## TASK:
Starting at the line with "Check: Relative humidity" and continuing through the end of the listing, reproduce the lines with "bare number" swapped for "plain number" and everything else unchanged. Omit the pictures.

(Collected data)
▼▼▼

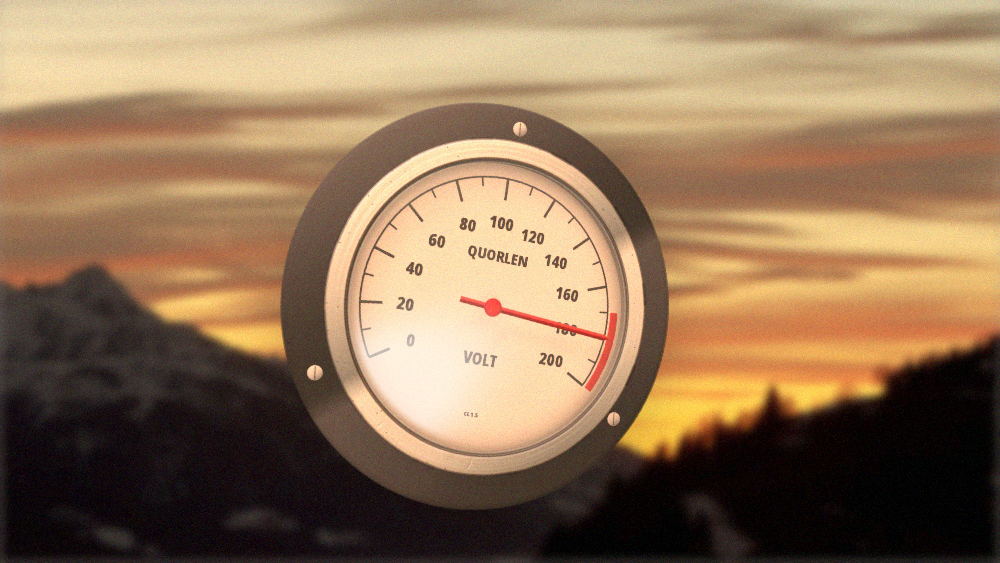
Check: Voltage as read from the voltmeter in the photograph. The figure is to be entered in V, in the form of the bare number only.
180
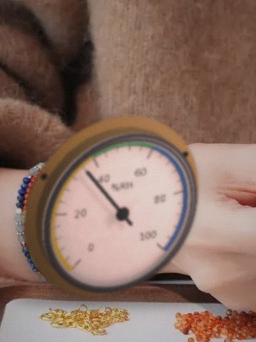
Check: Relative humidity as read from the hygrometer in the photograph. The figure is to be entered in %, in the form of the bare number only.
36
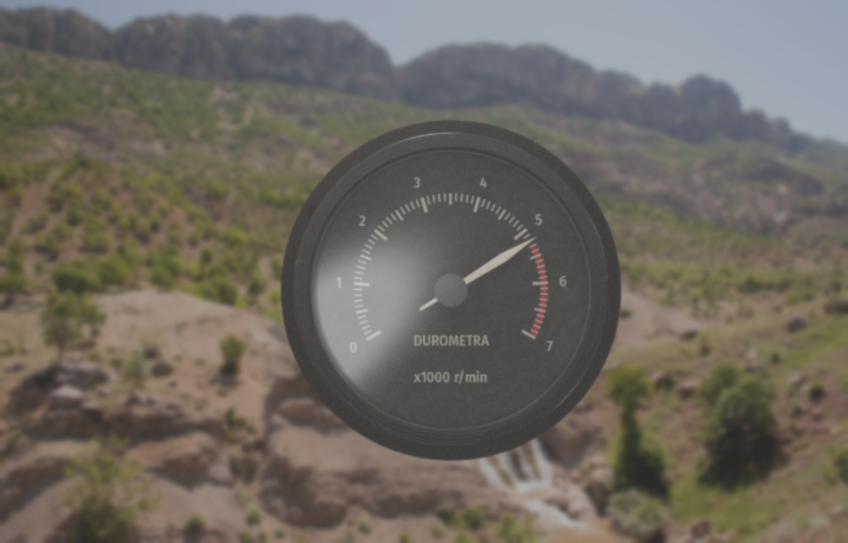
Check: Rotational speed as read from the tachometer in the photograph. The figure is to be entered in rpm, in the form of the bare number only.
5200
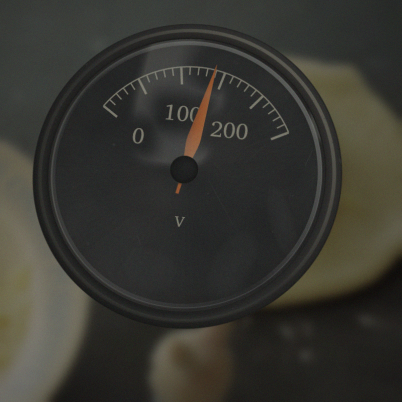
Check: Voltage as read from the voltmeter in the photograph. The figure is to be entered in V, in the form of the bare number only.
140
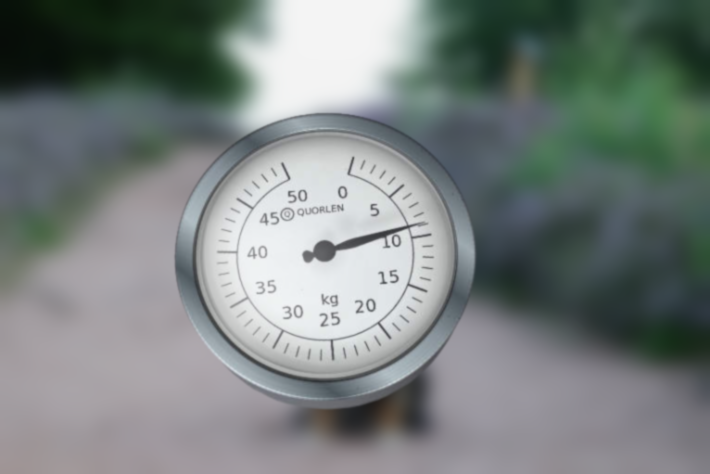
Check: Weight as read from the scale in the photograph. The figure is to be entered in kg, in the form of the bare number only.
9
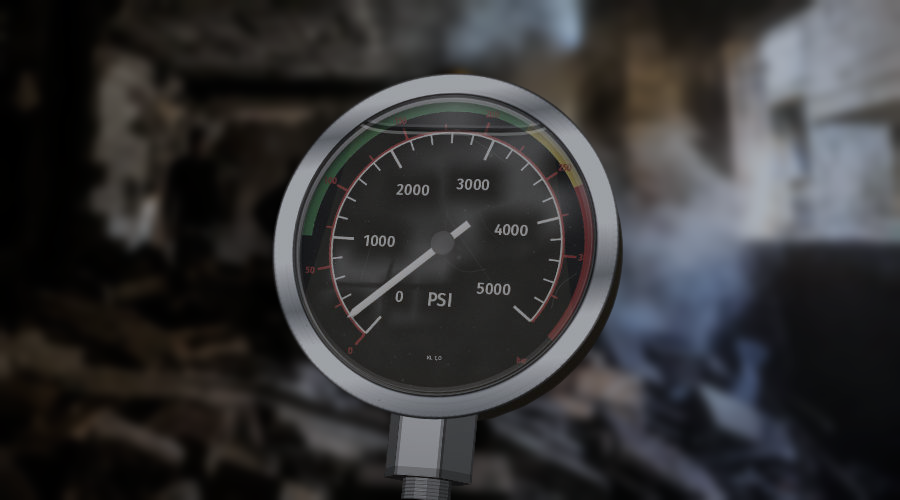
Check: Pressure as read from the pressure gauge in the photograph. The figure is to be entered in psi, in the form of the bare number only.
200
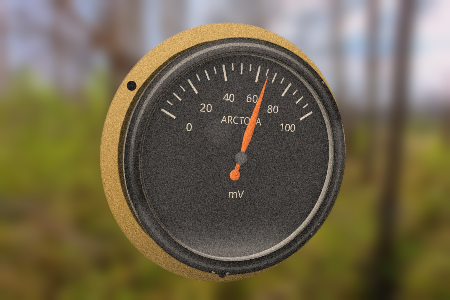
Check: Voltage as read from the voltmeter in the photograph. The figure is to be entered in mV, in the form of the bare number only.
65
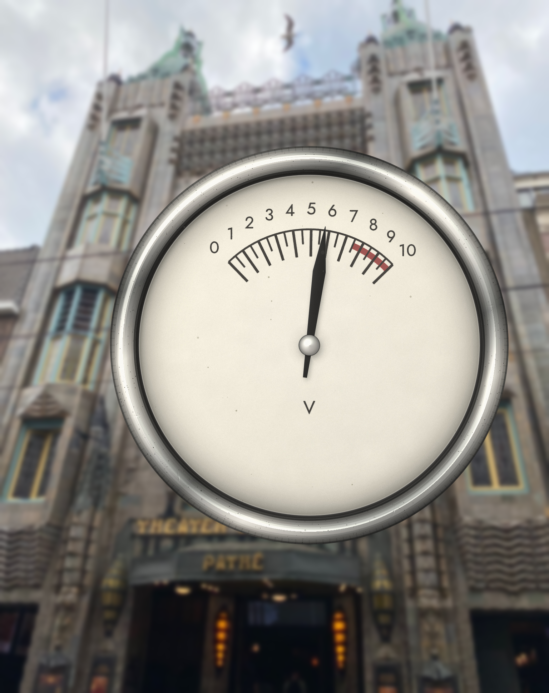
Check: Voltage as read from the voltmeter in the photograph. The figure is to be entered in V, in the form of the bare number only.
5.75
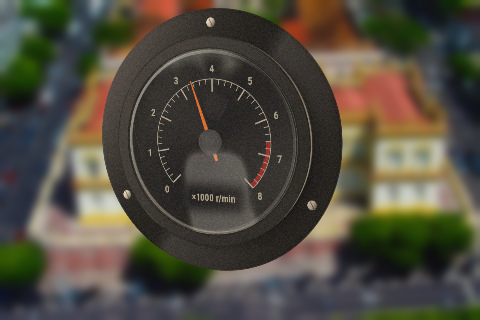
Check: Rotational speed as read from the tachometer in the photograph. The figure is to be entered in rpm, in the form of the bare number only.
3400
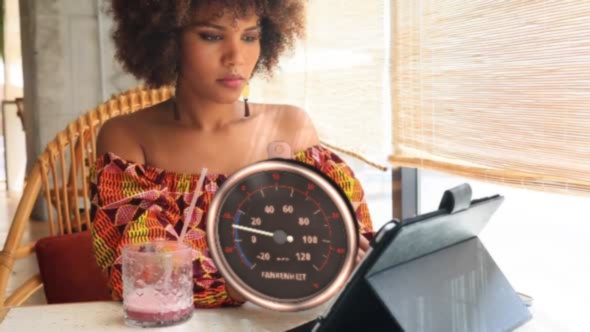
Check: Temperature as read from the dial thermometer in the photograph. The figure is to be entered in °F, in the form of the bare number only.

▲▲▲

## ANSWER SECTION:
Check: Relative humidity as read from the hygrometer in the photograph. The figure is to be entered in %, in the form of the plain number only.
36
Check: Rotational speed as read from the tachometer in the photograph. The figure is to be entered in rpm, in the form of the plain number only.
5200
Check: Voltage as read from the voltmeter in the photograph. The figure is to be entered in V, in the form of the plain number only.
140
Check: Weight as read from the scale in the photograph. The figure is to be entered in kg, in the form of the plain number only.
9
Check: Pressure as read from the pressure gauge in the photograph. The figure is to be entered in psi, in the form of the plain number only.
200
Check: Voltage as read from the voltmeter in the photograph. The figure is to be entered in mV, in the form of the plain number only.
65
Check: Voltage as read from the voltmeter in the photograph. The figure is to be entered in V, in the form of the plain number only.
5.75
Check: Rotational speed as read from the tachometer in the photograph. The figure is to be entered in rpm, in the form of the plain number only.
3400
Check: Temperature as read from the dial thermometer in the photograph. The figure is to be entered in °F, in the form of the plain number only.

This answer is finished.